The Attacking Ocean: The Past, Present, and Future of Rising Sea Levels

Brian Fagan. Bloomsbury Press, 2013. 265 pages. $28.00.

Short Listed for the 2014 Phi Beta Kappa Book Award in Science


By David L. Kirchman

The most recent report from the IPCC (Intergovernmental Panel on Climate Change), its fifth, is more assertive than ever about the inevitability of warming global temperatures, melting ice caps, and rising sea levels, all caused by the burning of fossil fuels and other human activity. Climate change is the backdrop to this book, like the incessant da-dum, da-dum of the Jaws movie score. But fortunately, Brain Fagan, a professor in anthropology and archaeology turned popular science writer, tells many fascinating stories that should interest even readers still skeptical of climate change or simply weary of all the bad news.  

Some of the stories stretch back to the last period of rapid sea level rise, about 10,000 years ago, when the planet emerged from the most recent ice age (there have been 40 over the last 2.5 million years).  At its maximum 20,000 years ago, giant ice sheets covered much of North America and Europe, and sea level was 120 meters (400 feet) below current levels. The low sea exposed a land bridge between Siberia and Alaska, which was used by early humans to cross over into North America and eventually the rest of the Americas. The bottom of the North Sea between England and northern Europe, Doggerland, was also once dry and inhabited for a couple thousand years before it succumbed to rising seas about 7000 years ago. The shore of Lake Euxine, now the Black Sea, was home to early farms and villages, until the Mediterranean Sea rose around 7600 years ago and seawater finally breached the natural beam separating lake and sea. In many chapters, Fagan gives accounts, written in the present tense, of how people may have responded to the disappearance of their world due to the rising seas and changing coastlines. Although his stories are based on archaeological facts, he is unafraid to enliven prehistoric vignettes with odors and sounds added from his imagination. 

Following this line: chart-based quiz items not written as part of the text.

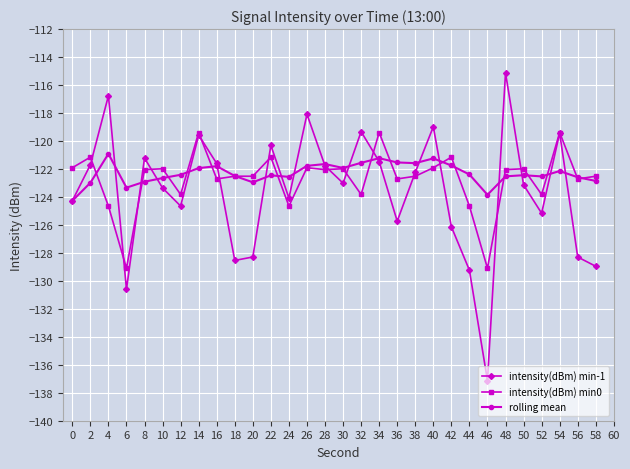

At 20, list the series in order from smallest to largest.

intensity(dBm) min-1, rolling mean, intensity(dBm) min0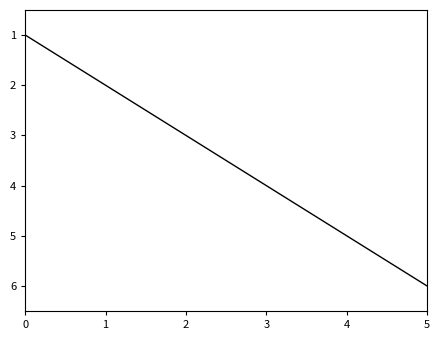

True or false: there are more than 0 points higher than both neighbors.

False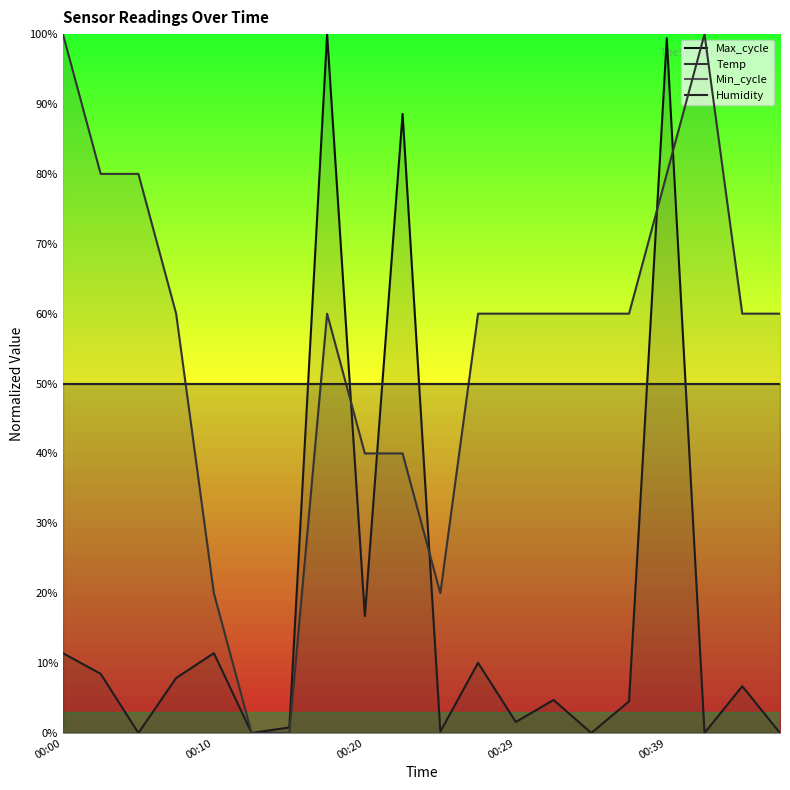

What is the spread (max minus min) of values at 17?

1.0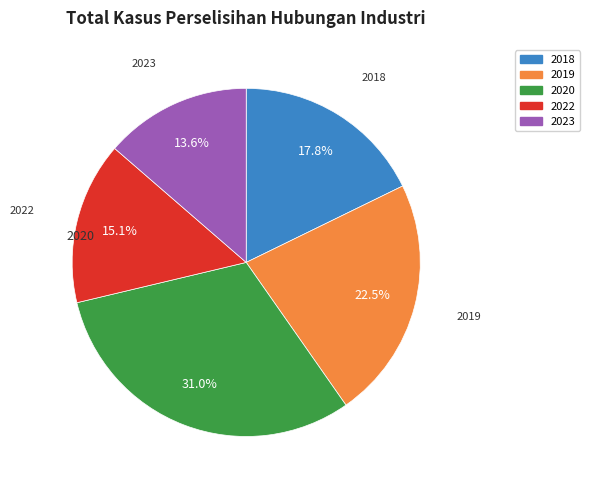

Which slice is the smallest?

2023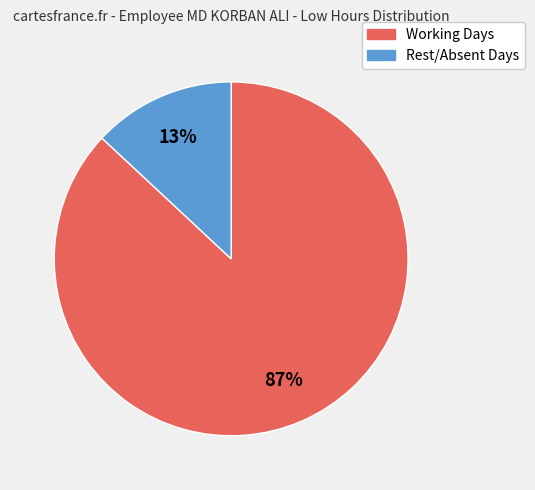

Is there any slice that represents more than half of the pie?

Yes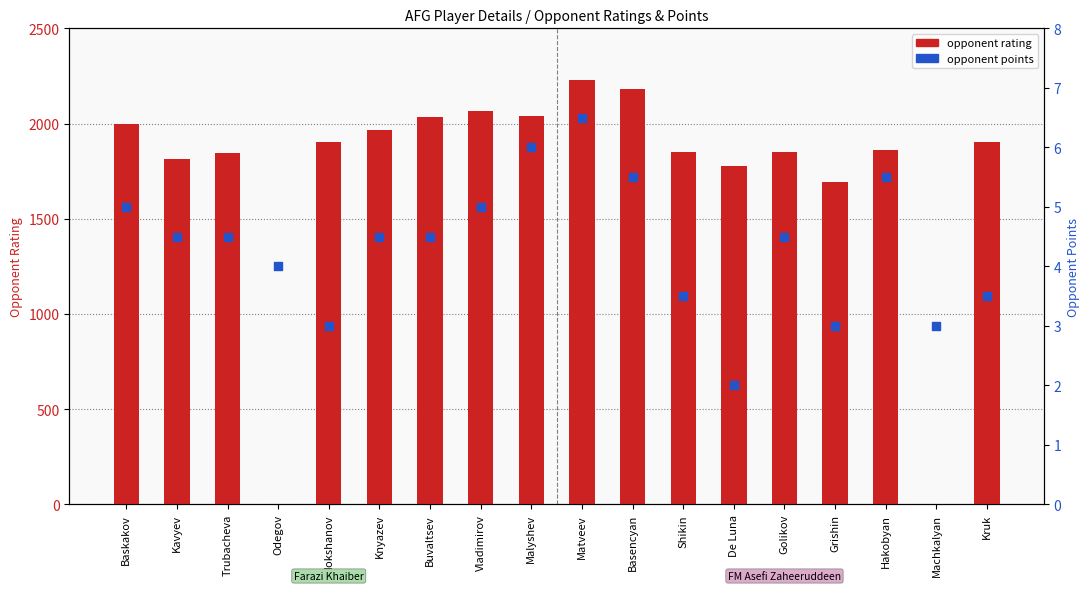

At how many categories does at least one series exceed 205?

16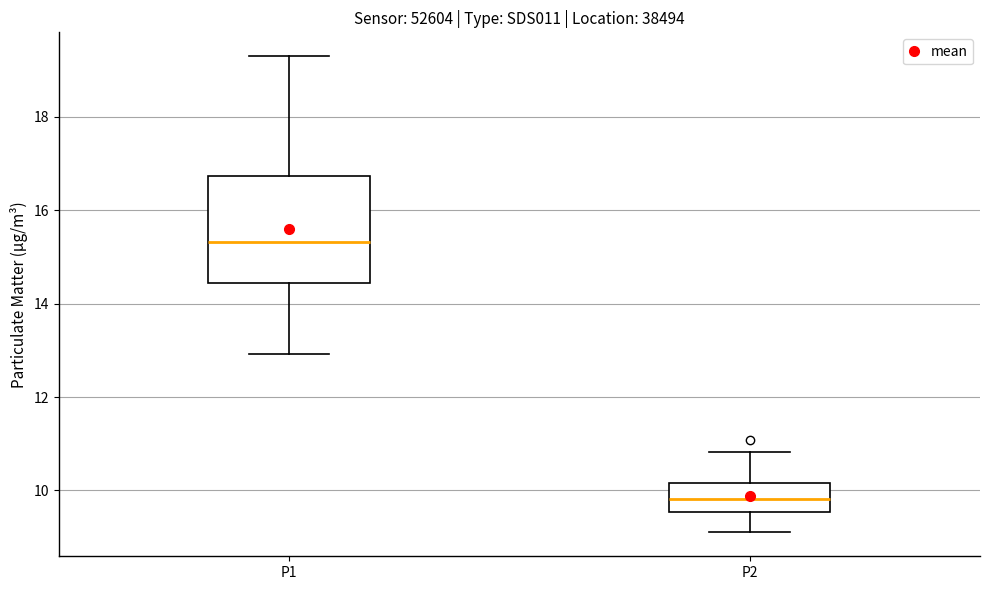

Reading left to right, read every box against the y-axis: the position of its median line, the range the box covers, and the ends of its whiskers. The values are not printed on the chart, so give them approximately, as read against the axis.

P1: median 15.4, box 14.4 to 16.8, whiskers 13.0 to 19.4
P2: median 9.8, box 9.6 to 10.2, whiskers 9.2 to 10.8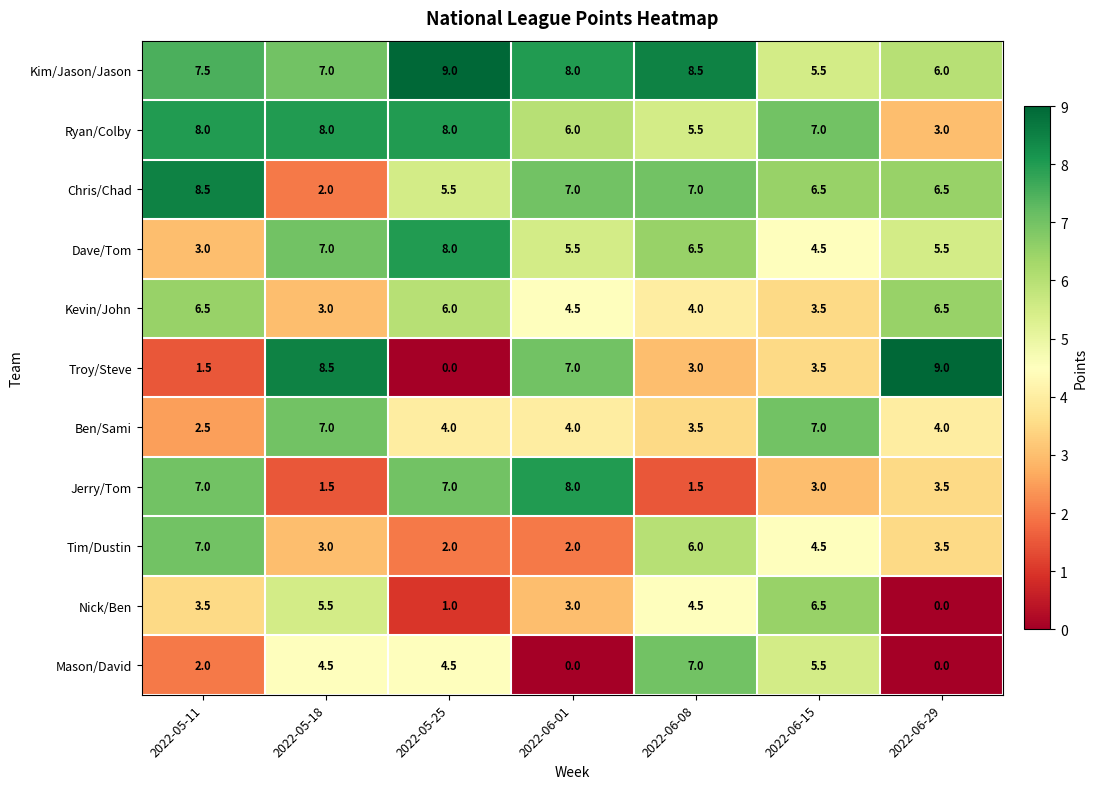

What value does the Ryan/Colby series have at 2022-06-08?

5.5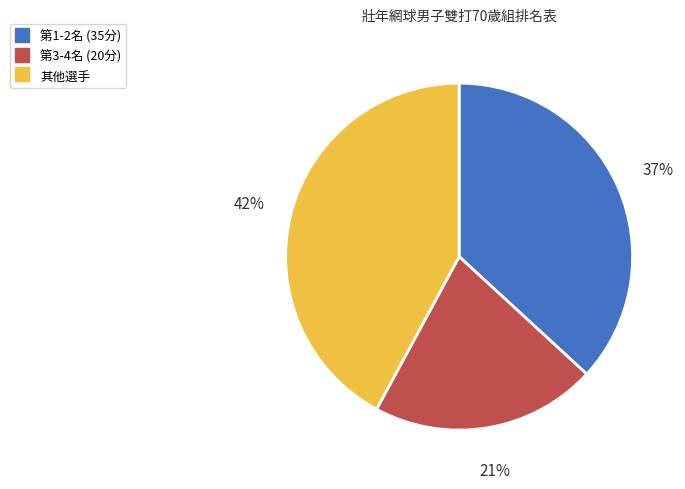

Is there a majority slice in this chart?

No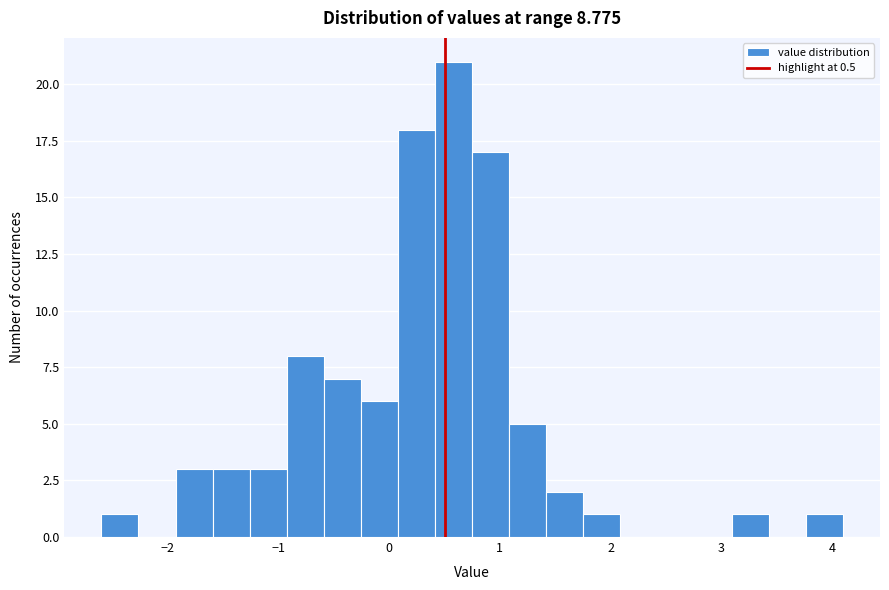

Read against the x-axis, roughly where is the centre of the tallest bar?

0.6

Other stories chronicle swifter attacks by the oceans. Perched on the Pacific Rim of Fire, Japan has been rocked by tsunamis throughout its history, although the word tsu-nami, meaning “wave in the harbor,” came into use only in the 1600s.  The term refers to the destruction of even protected shores by surges spawn by near and distant earthquakes. Written records indicate that at least 195 tsunamis have struck Japan over the last 1300 years. Fagan also relates how India has suffered through monsoon floods and tropical cyclones throughout its long history. The Great Backerganji Cyclone of 1876 killed at least one hundred thousand people near Kolkata, with several hundred thousand more perishing from cholera.  Cyclone Bhola hit the entire coast of Bangladesh on November 13, 1970, leveling whole villages and killing at least half a million people. The book has similar, if less deadly stories from Europe, China, the Middle East, and the U.S.   

So, people, coastal communities, and states have had to deal with an attaching ocean for millennia, as Fagan vividly portrays. Yet the past is not the same as our present and near-future. Where once there were only scattered tribes or small villages, millions now live in dense megacities protected against the ocean’s assault by dikes or levees or nothing at all. Then there is the ominous da-dum beat of the book: Climate change is another reason why things are different now and why coasts will be challenged by the oceans even more so soon. Climate change is here, and the seas are rising once again.              

     

David L. Kirchman (ΦBK, Lawrence University, 1976) is the Maxwell P. and Mildred H. Harrington Professor Marine Biosciences at the University of Delaware and a resident member of the Alpha of Delaware Chapter of Phi Beta Kappa.